■ DATA FOR REVIEW
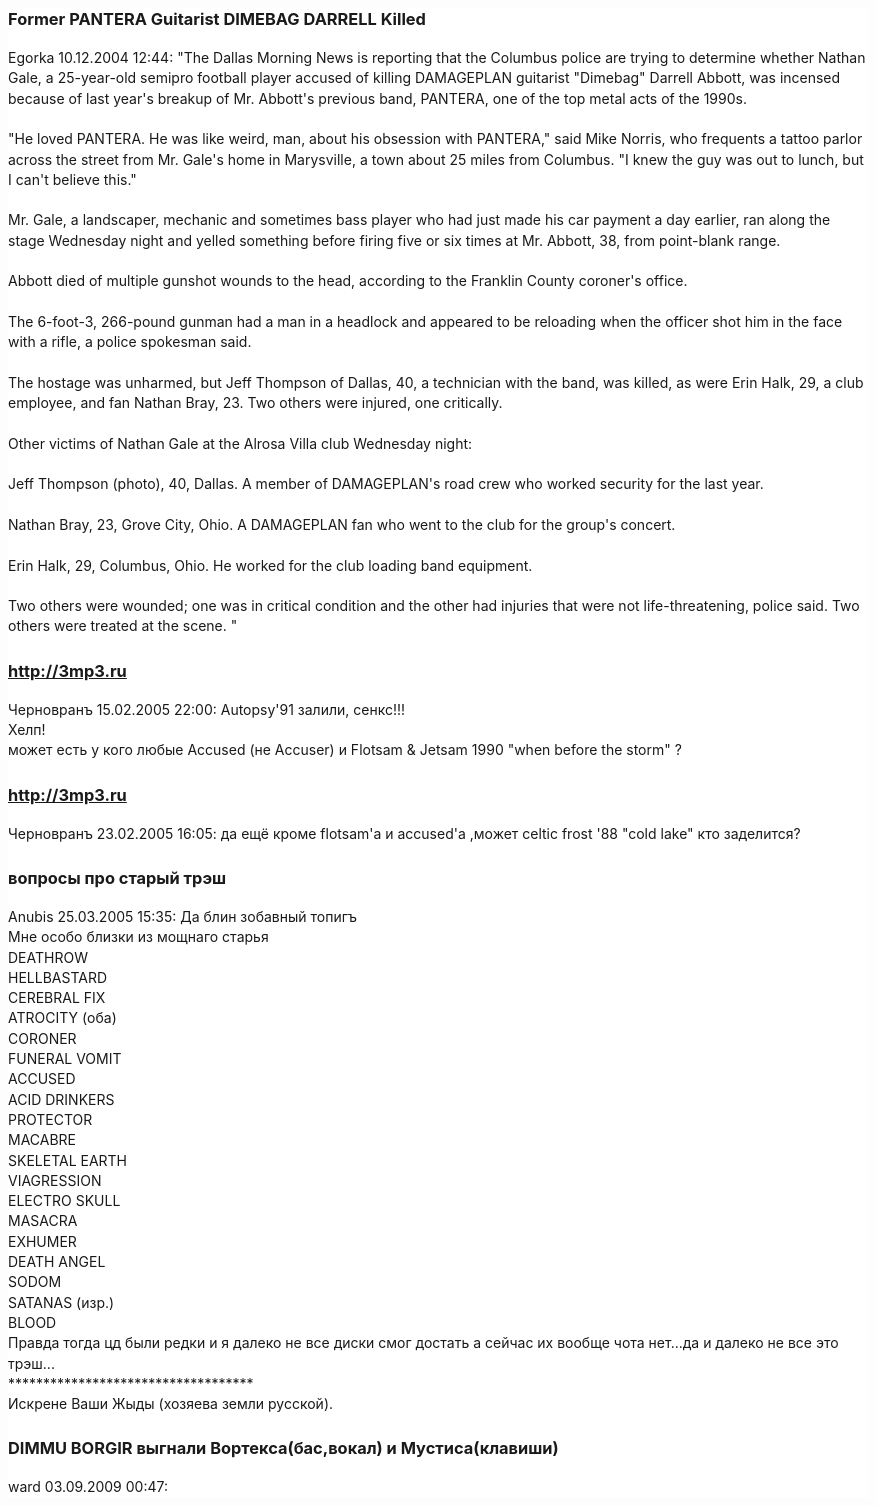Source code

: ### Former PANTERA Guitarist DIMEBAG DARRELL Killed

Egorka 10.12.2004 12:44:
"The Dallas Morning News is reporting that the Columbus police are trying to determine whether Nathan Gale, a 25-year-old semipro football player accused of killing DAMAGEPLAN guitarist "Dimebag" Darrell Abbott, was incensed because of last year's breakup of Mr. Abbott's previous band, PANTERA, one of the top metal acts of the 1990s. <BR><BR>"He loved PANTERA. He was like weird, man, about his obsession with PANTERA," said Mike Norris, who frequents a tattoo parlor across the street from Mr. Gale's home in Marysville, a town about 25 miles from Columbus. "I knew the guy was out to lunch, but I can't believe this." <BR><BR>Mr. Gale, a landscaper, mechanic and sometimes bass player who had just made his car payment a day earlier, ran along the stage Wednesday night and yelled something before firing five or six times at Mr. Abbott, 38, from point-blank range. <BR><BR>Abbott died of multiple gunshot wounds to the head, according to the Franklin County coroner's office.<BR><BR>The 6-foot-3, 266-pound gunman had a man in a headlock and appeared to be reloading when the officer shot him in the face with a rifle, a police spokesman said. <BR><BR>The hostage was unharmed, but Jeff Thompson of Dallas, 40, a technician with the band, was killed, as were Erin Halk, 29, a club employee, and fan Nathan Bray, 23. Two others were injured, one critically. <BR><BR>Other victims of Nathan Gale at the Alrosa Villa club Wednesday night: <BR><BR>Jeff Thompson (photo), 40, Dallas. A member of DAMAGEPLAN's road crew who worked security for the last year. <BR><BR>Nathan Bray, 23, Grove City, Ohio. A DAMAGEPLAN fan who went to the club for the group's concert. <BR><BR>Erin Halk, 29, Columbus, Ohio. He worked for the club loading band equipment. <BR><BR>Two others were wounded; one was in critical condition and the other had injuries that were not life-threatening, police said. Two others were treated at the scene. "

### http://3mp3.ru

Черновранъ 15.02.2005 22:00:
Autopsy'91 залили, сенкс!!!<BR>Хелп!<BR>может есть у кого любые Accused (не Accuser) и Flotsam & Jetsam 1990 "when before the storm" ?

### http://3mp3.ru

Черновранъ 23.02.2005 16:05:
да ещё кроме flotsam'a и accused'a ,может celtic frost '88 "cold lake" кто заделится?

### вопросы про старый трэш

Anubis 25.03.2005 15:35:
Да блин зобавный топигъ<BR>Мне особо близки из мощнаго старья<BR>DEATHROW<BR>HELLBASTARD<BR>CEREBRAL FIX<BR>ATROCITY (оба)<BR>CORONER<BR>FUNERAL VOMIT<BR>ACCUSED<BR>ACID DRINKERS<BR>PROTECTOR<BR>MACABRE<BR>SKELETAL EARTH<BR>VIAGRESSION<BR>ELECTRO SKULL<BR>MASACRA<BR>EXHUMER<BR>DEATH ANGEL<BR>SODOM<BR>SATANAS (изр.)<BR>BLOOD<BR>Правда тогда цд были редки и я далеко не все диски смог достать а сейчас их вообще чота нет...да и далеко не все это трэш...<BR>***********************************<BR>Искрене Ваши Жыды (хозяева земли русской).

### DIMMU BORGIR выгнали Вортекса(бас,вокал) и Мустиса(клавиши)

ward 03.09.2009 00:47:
---
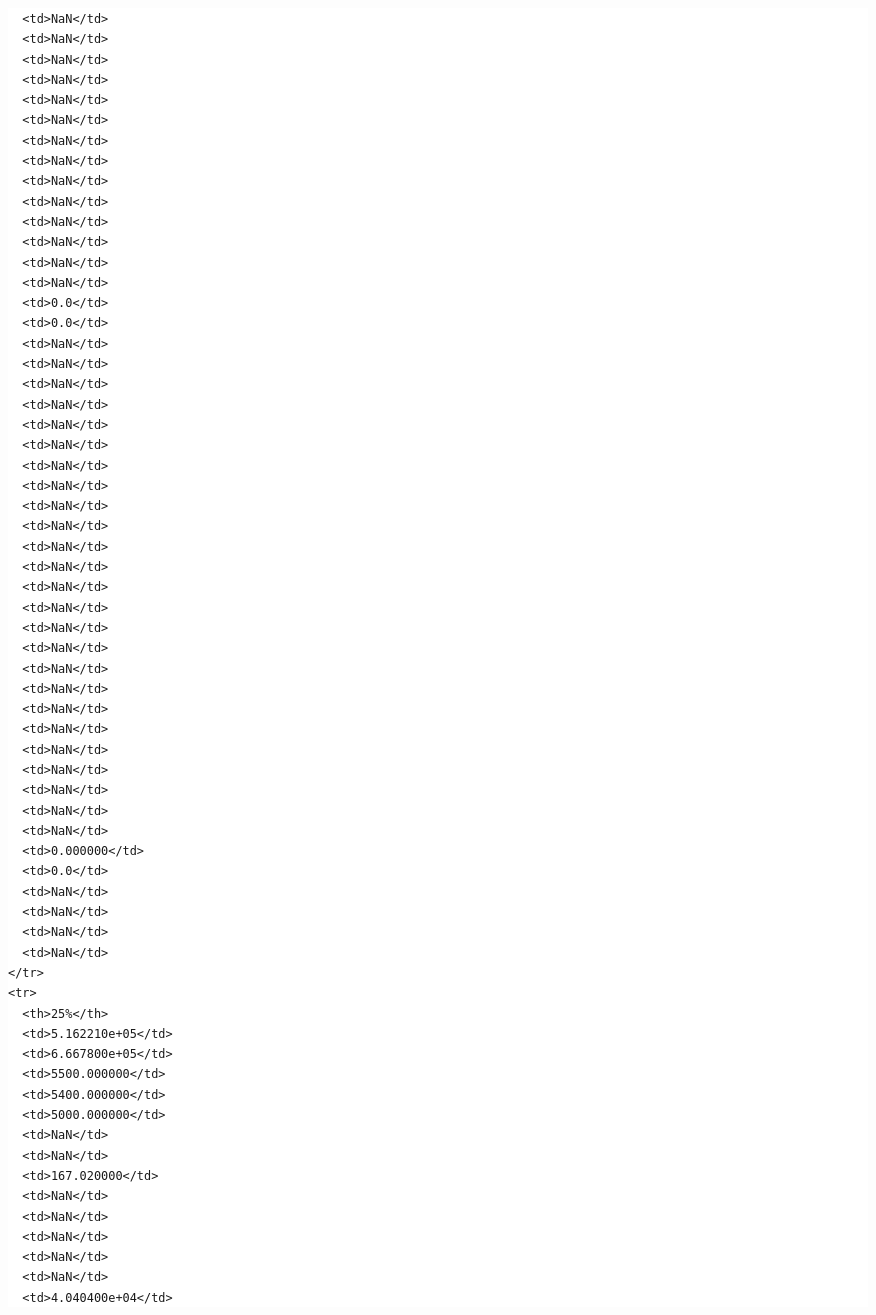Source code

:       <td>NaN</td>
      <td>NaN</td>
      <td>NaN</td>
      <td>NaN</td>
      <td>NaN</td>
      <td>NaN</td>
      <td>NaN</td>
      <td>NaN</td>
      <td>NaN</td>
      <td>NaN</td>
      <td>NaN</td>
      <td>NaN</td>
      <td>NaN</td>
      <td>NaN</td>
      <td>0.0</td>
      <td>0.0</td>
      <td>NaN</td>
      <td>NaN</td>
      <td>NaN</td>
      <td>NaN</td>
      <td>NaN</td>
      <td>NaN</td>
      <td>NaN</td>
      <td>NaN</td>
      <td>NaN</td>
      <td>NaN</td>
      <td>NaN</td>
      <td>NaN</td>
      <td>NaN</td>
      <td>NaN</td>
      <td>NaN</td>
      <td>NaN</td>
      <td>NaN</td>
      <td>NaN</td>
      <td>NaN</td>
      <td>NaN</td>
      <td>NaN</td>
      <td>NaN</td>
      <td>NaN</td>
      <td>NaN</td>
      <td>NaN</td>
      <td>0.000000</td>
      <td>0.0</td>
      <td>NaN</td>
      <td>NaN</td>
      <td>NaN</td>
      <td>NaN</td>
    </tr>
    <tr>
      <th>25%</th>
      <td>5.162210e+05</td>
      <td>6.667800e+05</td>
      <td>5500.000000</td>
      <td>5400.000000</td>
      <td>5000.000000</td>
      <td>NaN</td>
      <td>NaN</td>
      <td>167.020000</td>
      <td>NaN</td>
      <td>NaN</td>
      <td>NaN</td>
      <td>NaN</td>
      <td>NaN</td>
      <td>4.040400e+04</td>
---
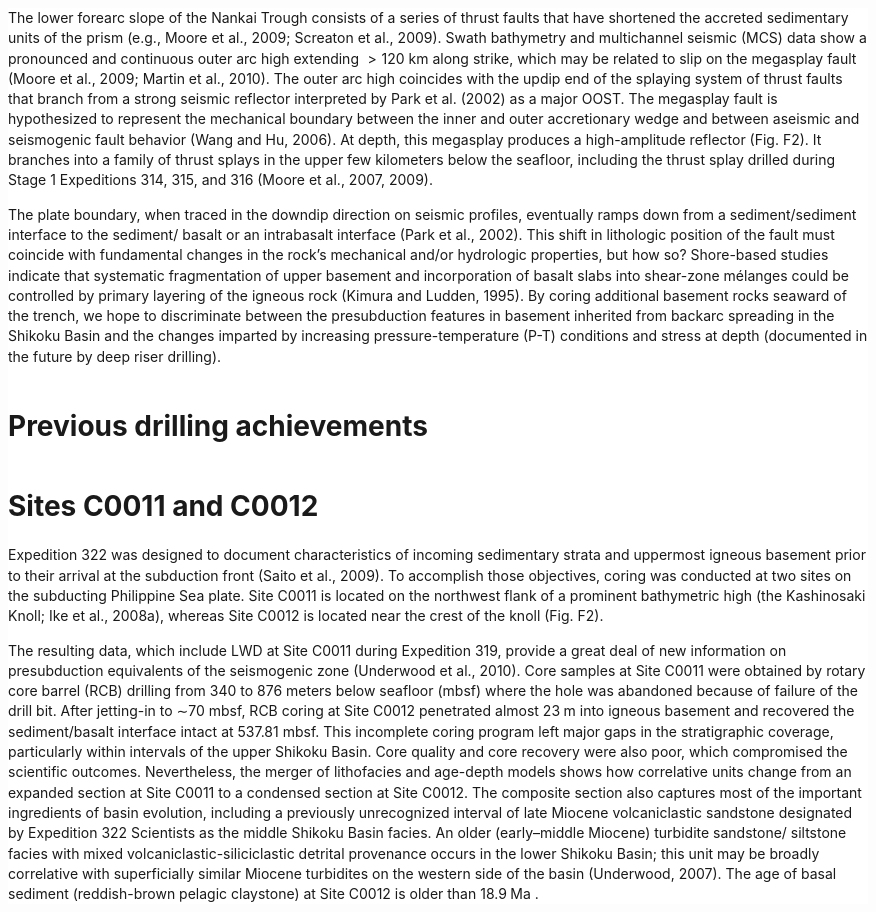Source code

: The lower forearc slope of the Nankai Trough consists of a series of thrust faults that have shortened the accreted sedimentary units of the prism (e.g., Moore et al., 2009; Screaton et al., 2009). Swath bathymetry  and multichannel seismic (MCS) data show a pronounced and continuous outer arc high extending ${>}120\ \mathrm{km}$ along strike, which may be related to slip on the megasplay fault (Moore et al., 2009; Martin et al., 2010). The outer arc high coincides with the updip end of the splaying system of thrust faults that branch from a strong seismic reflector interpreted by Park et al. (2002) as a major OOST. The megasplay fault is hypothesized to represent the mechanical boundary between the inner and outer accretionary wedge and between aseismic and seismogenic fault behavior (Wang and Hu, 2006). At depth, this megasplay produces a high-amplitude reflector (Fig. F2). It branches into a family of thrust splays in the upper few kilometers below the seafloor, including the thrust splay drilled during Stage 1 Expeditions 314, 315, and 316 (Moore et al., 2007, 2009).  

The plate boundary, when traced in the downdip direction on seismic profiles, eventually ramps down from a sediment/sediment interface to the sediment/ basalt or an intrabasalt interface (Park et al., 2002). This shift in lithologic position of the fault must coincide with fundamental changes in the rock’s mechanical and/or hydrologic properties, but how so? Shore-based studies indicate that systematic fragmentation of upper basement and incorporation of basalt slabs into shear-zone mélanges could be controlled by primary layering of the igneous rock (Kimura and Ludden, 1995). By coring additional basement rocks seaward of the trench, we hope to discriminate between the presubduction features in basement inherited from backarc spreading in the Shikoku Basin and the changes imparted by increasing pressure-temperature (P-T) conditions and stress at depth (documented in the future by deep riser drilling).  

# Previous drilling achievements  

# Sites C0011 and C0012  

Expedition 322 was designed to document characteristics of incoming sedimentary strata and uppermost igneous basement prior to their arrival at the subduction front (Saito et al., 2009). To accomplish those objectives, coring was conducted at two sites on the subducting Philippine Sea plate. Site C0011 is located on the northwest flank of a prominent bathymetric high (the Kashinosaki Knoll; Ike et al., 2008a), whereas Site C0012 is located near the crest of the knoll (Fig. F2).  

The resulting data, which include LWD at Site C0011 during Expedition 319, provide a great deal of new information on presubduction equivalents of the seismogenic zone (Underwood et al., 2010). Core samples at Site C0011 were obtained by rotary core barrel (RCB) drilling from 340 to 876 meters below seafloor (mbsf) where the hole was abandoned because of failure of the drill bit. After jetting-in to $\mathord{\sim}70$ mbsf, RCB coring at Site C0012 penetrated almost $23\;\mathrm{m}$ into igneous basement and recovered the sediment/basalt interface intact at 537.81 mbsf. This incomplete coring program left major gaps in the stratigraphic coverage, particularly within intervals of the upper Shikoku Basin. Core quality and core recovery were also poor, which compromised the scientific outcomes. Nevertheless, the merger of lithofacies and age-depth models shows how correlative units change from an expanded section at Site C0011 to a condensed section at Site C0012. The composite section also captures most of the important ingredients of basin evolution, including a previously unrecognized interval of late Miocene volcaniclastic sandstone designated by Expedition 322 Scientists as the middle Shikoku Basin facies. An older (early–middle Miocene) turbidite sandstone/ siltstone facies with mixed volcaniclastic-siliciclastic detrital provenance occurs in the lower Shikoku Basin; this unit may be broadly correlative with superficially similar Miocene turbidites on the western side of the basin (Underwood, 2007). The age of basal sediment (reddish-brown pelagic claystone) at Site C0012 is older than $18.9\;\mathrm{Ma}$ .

■ AIM OF THE TASK
In how many lines of the records above does the string "может" appear, matching case exactly? Reply with the number alone.

■ RESPONSE
2